- [ASSIGNMENT]: Please give, word for word, the line containing "Mapa kategorii" and every line that comes after it in the data below.

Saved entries
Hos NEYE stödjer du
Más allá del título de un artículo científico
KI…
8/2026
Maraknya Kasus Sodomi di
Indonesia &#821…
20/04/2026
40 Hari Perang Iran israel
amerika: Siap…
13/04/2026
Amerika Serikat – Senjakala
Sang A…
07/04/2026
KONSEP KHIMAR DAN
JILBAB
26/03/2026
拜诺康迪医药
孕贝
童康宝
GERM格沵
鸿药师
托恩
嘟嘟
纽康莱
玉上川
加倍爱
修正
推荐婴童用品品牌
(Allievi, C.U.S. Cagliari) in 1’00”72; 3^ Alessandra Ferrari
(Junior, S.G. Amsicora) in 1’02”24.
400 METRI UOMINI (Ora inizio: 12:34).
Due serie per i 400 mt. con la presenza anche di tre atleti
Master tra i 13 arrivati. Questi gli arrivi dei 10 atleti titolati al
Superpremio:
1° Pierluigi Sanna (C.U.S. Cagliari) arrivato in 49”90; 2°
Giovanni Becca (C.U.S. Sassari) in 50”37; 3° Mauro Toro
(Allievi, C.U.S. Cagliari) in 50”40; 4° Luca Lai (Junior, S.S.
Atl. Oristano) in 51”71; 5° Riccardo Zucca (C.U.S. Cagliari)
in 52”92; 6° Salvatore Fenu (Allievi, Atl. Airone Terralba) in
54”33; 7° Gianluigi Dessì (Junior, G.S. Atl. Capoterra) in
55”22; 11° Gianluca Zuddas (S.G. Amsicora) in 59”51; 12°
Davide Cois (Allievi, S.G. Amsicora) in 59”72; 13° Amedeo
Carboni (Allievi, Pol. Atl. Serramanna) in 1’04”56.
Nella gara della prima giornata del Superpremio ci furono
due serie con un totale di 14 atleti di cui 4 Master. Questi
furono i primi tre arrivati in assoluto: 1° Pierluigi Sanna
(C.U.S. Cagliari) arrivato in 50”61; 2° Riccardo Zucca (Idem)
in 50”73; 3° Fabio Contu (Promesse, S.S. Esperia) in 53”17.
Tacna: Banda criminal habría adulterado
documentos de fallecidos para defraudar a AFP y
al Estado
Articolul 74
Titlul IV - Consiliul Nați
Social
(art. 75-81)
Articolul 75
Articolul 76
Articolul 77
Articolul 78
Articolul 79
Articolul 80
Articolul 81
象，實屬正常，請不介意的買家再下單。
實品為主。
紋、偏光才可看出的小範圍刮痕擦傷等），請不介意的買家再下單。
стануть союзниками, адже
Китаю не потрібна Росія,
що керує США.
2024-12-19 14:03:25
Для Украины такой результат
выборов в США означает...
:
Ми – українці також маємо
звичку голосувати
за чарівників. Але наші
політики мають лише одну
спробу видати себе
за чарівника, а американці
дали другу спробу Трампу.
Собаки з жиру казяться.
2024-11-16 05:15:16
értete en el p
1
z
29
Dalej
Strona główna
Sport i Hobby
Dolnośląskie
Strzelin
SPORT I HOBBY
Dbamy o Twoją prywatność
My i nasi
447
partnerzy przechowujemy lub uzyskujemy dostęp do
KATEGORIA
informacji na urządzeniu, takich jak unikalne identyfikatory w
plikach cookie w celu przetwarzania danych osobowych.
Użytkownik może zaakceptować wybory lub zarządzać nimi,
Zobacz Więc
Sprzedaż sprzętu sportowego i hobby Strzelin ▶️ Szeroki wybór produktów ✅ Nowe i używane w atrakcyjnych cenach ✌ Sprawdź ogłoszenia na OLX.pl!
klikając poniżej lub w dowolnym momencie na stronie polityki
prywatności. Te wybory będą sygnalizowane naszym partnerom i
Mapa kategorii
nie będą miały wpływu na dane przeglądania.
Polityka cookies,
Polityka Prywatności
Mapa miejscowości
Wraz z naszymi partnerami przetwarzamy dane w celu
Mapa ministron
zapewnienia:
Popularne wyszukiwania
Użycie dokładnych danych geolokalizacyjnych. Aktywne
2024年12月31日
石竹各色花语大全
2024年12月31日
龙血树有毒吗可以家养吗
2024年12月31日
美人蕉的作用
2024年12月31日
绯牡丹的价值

- [THE ANSWER]:
Mapa kategorii
nie będą miały wpływu na dane przeglądania.
Polityka cookies,
Polityka Prywatności
Mapa miejscowości
Wraz z naszymi partnerami przetwarzamy dane w celu
Mapa ministron
zapewnienia:
Popularne wyszukiwania
Użycie dokładnych danych geolokalizacyjnych. Aktywne
2024年12月31日
石竹各色花语大全
2024年12月31日
龙血树有毒吗可以家养吗
2024年12月31日
美人蕉的作用
2024年12月31日
绯牡丹的价值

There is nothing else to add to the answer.